= Thomas Burch (circuit rider) =

American clergyman (1778–1849)

Thomas Burch (1778–1849) was an early nineteenth-century Methodist circuit rider in the United States and Canada.

Burch was born on 30 August 1778, in Tyrone County, Ireland, to Thomas and Eleanor Burch. He was their eldest son. Burch's parents raised him in the Church of England. Burch converted to Methodism in 1801, after hearing sermons by Gideon Ousley. Soon afterwards, his mother and siblings converted to Methodism as well. His father was already deceased. They formed a Methodist Society in Tyrone County, which soon expanded to hundreds of members.

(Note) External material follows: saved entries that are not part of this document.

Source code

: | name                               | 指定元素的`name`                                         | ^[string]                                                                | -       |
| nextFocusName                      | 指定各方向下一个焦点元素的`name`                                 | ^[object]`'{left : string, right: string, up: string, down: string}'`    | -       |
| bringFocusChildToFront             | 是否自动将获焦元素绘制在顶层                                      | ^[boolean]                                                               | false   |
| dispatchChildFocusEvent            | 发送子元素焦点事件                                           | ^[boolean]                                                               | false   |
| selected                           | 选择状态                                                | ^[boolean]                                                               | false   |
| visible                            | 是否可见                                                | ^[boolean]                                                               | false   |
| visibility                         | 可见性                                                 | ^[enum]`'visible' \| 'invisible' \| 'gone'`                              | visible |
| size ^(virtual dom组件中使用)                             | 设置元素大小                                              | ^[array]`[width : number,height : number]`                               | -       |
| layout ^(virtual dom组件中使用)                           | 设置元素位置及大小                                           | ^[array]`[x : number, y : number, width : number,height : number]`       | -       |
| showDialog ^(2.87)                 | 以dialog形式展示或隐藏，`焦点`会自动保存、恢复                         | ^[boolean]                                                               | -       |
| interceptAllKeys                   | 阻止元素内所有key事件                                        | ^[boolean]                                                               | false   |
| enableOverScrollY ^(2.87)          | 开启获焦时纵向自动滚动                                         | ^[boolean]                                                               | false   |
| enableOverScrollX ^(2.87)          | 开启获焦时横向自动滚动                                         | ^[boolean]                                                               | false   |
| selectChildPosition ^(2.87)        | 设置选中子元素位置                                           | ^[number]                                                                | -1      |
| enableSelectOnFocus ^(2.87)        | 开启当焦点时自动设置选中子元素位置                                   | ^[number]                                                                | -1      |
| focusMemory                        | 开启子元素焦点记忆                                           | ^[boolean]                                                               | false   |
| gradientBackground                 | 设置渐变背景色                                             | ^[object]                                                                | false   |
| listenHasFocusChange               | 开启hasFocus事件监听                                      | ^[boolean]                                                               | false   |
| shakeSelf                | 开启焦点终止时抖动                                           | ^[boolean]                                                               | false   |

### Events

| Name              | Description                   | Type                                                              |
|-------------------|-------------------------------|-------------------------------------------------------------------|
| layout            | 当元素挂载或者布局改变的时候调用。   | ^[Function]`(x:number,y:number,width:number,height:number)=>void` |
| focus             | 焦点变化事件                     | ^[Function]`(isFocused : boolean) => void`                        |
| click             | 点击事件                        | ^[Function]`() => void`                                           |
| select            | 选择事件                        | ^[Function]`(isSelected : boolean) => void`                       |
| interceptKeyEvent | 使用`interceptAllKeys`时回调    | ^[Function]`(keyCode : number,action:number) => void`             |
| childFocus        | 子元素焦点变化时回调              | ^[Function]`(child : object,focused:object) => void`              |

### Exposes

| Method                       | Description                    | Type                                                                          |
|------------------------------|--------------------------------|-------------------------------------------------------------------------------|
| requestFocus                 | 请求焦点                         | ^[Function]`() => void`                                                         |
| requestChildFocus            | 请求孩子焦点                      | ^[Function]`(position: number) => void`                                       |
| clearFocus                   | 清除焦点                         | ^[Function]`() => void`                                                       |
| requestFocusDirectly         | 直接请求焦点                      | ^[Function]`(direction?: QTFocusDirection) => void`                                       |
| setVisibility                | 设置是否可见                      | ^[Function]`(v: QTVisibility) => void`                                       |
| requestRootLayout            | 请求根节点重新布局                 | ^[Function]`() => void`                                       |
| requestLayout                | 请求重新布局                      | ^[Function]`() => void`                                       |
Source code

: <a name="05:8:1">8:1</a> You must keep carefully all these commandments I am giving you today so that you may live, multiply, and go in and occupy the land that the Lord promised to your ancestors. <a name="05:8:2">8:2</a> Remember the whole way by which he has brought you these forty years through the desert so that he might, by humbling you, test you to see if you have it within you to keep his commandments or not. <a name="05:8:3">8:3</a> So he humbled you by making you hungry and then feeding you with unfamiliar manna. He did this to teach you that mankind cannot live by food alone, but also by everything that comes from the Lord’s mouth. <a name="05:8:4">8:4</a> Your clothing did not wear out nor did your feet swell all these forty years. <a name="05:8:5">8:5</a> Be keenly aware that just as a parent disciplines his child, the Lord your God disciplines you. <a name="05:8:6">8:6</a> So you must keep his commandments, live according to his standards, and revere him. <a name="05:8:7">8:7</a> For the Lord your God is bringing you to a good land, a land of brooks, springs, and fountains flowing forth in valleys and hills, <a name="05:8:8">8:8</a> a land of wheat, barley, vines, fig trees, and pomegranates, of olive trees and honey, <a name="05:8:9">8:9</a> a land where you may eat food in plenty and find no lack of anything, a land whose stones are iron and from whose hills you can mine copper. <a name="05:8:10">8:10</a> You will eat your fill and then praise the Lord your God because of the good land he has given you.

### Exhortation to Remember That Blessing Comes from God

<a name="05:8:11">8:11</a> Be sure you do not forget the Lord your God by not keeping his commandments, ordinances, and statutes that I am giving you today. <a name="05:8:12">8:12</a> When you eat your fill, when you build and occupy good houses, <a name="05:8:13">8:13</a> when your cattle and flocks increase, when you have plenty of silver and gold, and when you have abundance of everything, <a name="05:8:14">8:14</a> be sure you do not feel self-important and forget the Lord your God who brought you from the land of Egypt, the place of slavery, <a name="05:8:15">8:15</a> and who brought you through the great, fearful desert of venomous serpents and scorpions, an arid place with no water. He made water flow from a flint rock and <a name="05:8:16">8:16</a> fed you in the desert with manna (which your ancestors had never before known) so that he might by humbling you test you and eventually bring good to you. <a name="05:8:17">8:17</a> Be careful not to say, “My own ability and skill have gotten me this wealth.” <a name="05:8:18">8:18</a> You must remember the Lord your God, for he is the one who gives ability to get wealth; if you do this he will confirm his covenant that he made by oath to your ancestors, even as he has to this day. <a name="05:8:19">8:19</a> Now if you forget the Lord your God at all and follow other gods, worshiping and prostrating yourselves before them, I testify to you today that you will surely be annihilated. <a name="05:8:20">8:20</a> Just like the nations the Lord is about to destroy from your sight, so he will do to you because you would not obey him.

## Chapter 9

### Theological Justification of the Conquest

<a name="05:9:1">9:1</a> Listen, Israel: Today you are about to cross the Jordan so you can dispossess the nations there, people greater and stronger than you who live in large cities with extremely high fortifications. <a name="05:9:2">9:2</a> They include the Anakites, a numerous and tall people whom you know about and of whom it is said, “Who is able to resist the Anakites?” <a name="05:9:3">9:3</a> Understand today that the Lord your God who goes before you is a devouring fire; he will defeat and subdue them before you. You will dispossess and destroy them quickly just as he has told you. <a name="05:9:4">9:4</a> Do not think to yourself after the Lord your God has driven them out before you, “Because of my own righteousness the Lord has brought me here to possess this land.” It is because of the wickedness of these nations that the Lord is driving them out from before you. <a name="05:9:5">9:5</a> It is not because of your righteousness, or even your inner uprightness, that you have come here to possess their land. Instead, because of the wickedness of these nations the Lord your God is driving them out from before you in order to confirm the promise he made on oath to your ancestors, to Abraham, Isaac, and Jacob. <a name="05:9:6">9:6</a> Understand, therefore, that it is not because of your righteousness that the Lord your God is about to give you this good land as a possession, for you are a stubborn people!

Burch travelled to the United States, arriving on 5 June 1803. He travelled there with his mother, sister and brother Robert. He settled in Lancaster County, Pennsylvania, near Boehm's Chapel. Burch became active in the Methodist Church there, receiving a local preacher's licence in 1804, and being received on trial as a circuit rider by the annual Philadelphia Conference of 1805. After three years of circuit riding, Burch was promoted to the office of deacon and elder.

Within the church, Burch came to be well respected. When the first delegated annual General Methodist conference was held in 1812, Burch was sent to represent the Philadelphia Conference. At the conference Burch was assigned to Quebec City. He managed to arrive there before the outbreak of the War of 1812. Nathan Bangs, who had been assigned to Montreal, was unable to fulfill his role there, and Burch covered both circuits, focusing on the more populated Montreal Circuit. Of those circuit riders assigned to the Canadas in 1812, only Burch and Robert Hibbard managed to get across the border, and Hibbard drowned in the Saint Lawrence River soon after. Burch remained in this position for three years, as it was impossible to reassign circuit riders across the border during the war. Burch neglected his duties on the Quebec City Circuit in large part, travelling there only twice in his first year. During 1812 and 1813, membership in the Methodist Church in Quebec City dwindled from 40 individuals to 20.

After the war, Burch returned to the United States. He married Mary Smith of Philadelphia on 25 May 1816. Burch remained highly respected among his peers; he was chosen to attend the delegated conferences in 1820 and again in 1828. The couple had a son, Robert A. Burch, born 4 August 1832, in Albany, New York. Other children of the couple were Mary Eleanor, Sophia Gough, Thomas, Jane Sophia, and Anne Elisabeth. Burch continued circuit riding in the United States until 1835, when he was declared supernumerary due to illness. He returned to circuit riding in 1841, but retired again in 1845, as his wife had died the previous year. He retired to Yonkers, New York, where he remained until shortly before his death, when he went to live with his son, Thomas H. Burch, in Brooklyn. Burch died on 22 August 1849, of a heart ailment.